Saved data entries

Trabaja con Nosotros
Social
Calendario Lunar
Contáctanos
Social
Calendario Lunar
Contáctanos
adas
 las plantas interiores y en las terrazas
...
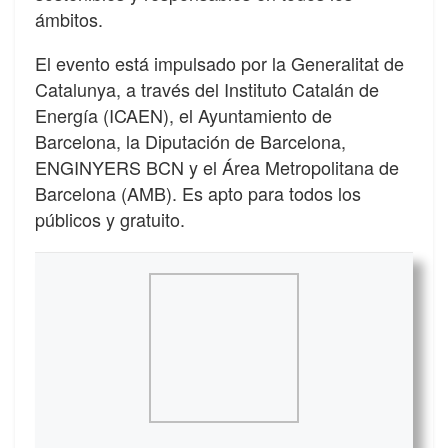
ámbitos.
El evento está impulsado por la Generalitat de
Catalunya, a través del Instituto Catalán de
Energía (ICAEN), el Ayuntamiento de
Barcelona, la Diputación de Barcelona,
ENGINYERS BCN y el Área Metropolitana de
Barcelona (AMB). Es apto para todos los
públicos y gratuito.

> **WORK ORDER**:
Pick out and copy the lines of the entries that hold the string "Barcelona".

> **COMPLETED EXERCISE**:
Barcelona, la Diputación de Barcelona,
Barcelona (AMB). Es apto para todos los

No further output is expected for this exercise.